Sadie: You believe that one way to restrict a slave is through reading her mail, and that if she prefers to keep this private, that she may not truly want to be a slave. How do you respond to slaves who feel that certain areas such as financial matters or choice of career are so foundational to who a person is that they should not, by definition, be given away?

Stern:  "Ouch. I didn't realize it sounded like that. I think the page says, 'Never read her mail without her knowing about it.' It is a federal offense to violate the sanctity of the US mail. The idea here is based on prior consentuality. It is our practice, although I rarely do more than scan the mail. If there is a personal letter I will want to know whom it is from, and the point of the communication. This is a restriction on my slave's privacy. My slave will never be allowed to maintain any relationship of which I am unaware. I reserve the power to limit any relationship (kids and moms excluded) but have never had a case where I might exercise that authority. By no means do I read her mail prior to her opening it.

"Those people who feel certain rights to privacy, career or finances are foundational to their being should not enter a relationship where they will be restricted. These are all very basic things that should be discussed well in advance of choosing a 24/7 lifestyle, signing a contract, etc. This is one of the reasons its so important to take things slowly. Dominant or submissive, a person's self-preservation is indeed, fundamental, and both parties must be certain of the consequences of their actions."
 
Sadie: Part of your training is to teach your slave to focus on you rather than on her own arousal. This seems to require a separation type of mindset that seems like it would be difficult to achieve. How do you help your slave separate these things? Do you find that there is another space besides the erotic sort of subspace that she goes to that allows her to, say, clean the toilet and still remain self-aware of her slavery?

Stern:  "Yes, 'slave space' (a coined term for lack of a better one). Slave space is that mental and emotional state where she can be dutiful without being aroused. She learned very early on that just because she eroticizes something doesn't mean she will find satisfaction in it. In time she avoids getting aroused over just anything because there is no sexual payoff. It was a crash-course in reality at first. When she's in subspace, all the attention is hers. When she's cleaning the toilet, nobody's patting her head and saying 'Good girl.' Nor can she expect to be rewarded for the simple fulfillment of her duties, whatever they are.

§ COMPLETE THE FOLLOWING:
[a] Quote the passage of the interview between "Sadie: You believe" and "be given away?", inclusive.
[b] Write what comes next in the interview, starting right after its final sentence.

Source data:
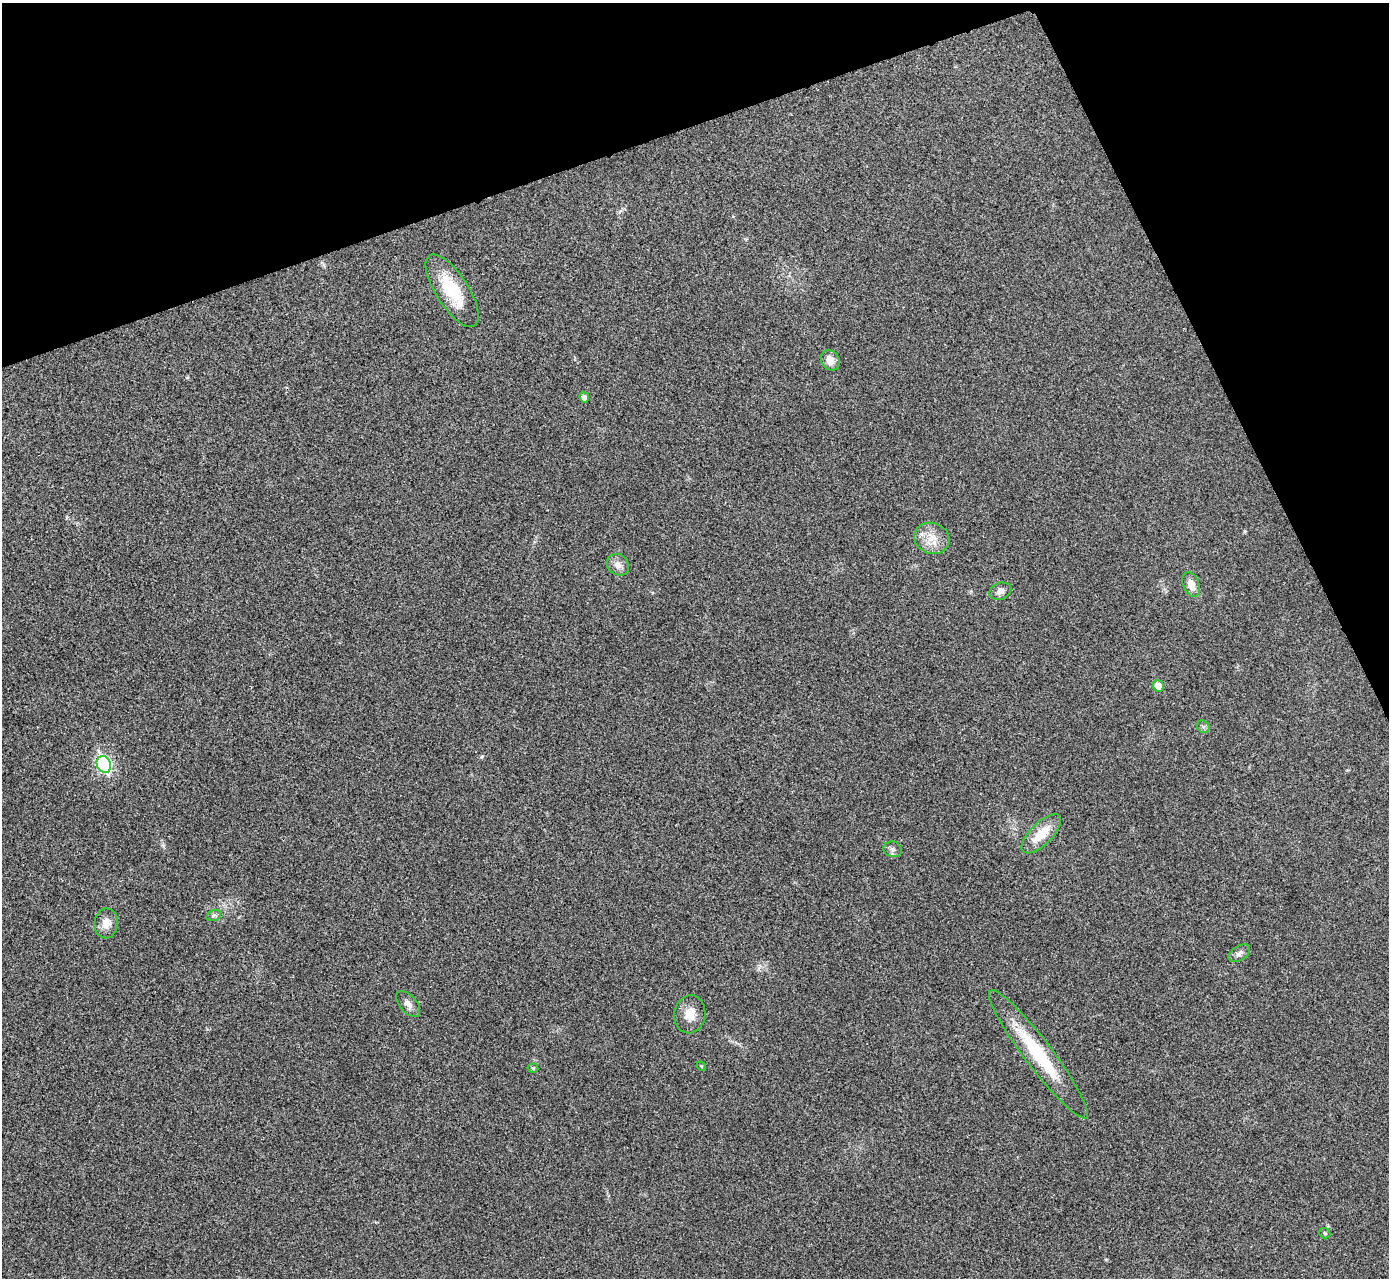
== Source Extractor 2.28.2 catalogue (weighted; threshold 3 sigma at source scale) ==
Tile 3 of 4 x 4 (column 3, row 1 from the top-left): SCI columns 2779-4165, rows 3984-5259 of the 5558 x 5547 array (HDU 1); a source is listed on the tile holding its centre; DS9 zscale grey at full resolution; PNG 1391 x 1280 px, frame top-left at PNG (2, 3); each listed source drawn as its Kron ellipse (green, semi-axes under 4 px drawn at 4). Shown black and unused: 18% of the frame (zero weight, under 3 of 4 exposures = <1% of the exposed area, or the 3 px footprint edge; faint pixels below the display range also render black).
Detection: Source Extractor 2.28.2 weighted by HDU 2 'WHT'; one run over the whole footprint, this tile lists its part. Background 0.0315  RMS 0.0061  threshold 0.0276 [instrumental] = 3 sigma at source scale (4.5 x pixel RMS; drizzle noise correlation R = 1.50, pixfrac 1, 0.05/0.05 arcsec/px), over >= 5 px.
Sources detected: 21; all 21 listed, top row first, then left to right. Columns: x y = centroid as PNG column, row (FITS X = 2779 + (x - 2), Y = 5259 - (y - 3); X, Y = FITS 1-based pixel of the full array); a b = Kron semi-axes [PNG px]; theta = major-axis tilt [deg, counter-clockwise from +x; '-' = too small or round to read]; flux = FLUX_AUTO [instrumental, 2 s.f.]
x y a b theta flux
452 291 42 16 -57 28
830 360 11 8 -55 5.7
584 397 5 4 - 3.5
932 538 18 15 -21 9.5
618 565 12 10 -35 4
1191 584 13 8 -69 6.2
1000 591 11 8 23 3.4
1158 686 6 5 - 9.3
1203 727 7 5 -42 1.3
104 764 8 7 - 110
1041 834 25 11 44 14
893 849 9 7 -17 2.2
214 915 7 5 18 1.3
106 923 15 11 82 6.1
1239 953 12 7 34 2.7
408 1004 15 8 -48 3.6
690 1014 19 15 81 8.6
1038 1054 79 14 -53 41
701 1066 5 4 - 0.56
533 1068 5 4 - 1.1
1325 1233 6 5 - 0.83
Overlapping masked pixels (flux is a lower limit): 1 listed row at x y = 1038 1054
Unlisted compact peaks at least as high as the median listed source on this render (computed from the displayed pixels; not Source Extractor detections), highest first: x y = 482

§ ANSWERS TO THE EXERCISES:
[a]
Sadie: You believe that one way to restrict a slave is through reading her mail, and that if she prefers to keep this private, that she may not truly want to be a slave. How do you respond to slaves who feel that certain areas such as financial matters or choice of career are so foundational to who a person is that they should not, by definition, be given away?

[b]
"Slave space, though, is her pay-off. She finds deep emotional and even sexual satisfaction in the very act of service, which is remarkable, really. She describes it as 'blissful,' and prefers it to subspace.

"Her desire is as crucial to the process as my guidance. When things are especially difficult, its often enough to remind her of the path she has chosen; her 'role' in the relationship, to place her in slave space. Of course, there are times that her role must be enforced through discipline. While I want her to find slave space and happiness in her duties, the duties must be performed whether or not she has 'space.' This is often a difficult concept for her, as it probably would be for anyone."

Sadie: How do you teach a slave not to eroticize everything in your relationship? Some mistresses write that they find that their slaves are far more willing to follow orders while in an aroused state. Is this true for women as well?

Stern:  "It is true a slave will be very willing in all things if aroused, but it is relatively impractical, probably impossible to be 'always' aroused. Life precludes permanent arousal - otherwise, no one would get to work in the morning.

"When yielding is aroused, she is far more obedient. However, neither of us wants her obedience to be predicated on sexual excitement. For us, that would reduce the relationship to role-playing."

Sadie: Poly relationships are common in the BDSM community, but no easier than they are in the vanilla world. How do you manage the natural challenges that come up with the complexities of multiple partners? Considering what a sensitive area this can be to a slave, what can dominants do to explore poly relationships without it seeming like simply wanting to have their cake and eat it too?

Stern:  "Masters do have the privilege of having their cake and eating it too, but not without paying a price. We have had a number of relationships with other submissives. In every case there is always some trepidation exhibited on the part of my slave, the reasons and degree vary depending on the situation. I always put a great deal of effort into caring for my slave's emotional wellbeing. I think it is quite natural, and perhaps flattering, when my slave envious of my attraction and/or affection to another submissive woman. I spend a lot of time reassuring her that her position is not threatened, that I love her, that she will remain my slave despite my decisions about play and sexuality. We have had some of our best discussions over these issues, and will likely continue to do so. After a first encounter with a second sub it gets a lot easier for her, but the same trepidations will be evident with each new submissive I entertain.

"To date, I have not had any relations with a second submissive outside of the presence of my slave. It is clear that as the master I have the right to do so. I will keep her fully informed of my activities, as I must, but not because she dictates or demands it. I must keep her informed because I have a responsibility to my slave to keep her healthy, mentally and physically. I am the caregiver, protector, and provider."

Sadie: What kinds of challenges have you experienced in having slaves worship you? Has it ever gotten out of hand?

Stern:  "I don't let things get very far out of hand but there have been challenges. Oddly enough the challenges have little to do with any slave or submissive woman, they have to do with ego, my ego. When I first found myself with a slave at my feet, telling me how perfect I am, how fantastically wonderful, how sexually skilled, and how smart, I needed a giant shoehorn to ease my head through doorway. I came back to earth from this godly state quickly, but the real challenge was to reconcile this wonderful, worshipful behavior of my slave with her 'real' daily behavior.

"During a scene and for sometime afterward or when encountering slave space, a slave may be deeply worshipful and grateful. She may say a lot of things that are great to hear, but you can't let them settle in as a 'new state of being.' I quickly came to terms with the fact that even the best slave will not and cannot maintain that deep feverous zeal continuously.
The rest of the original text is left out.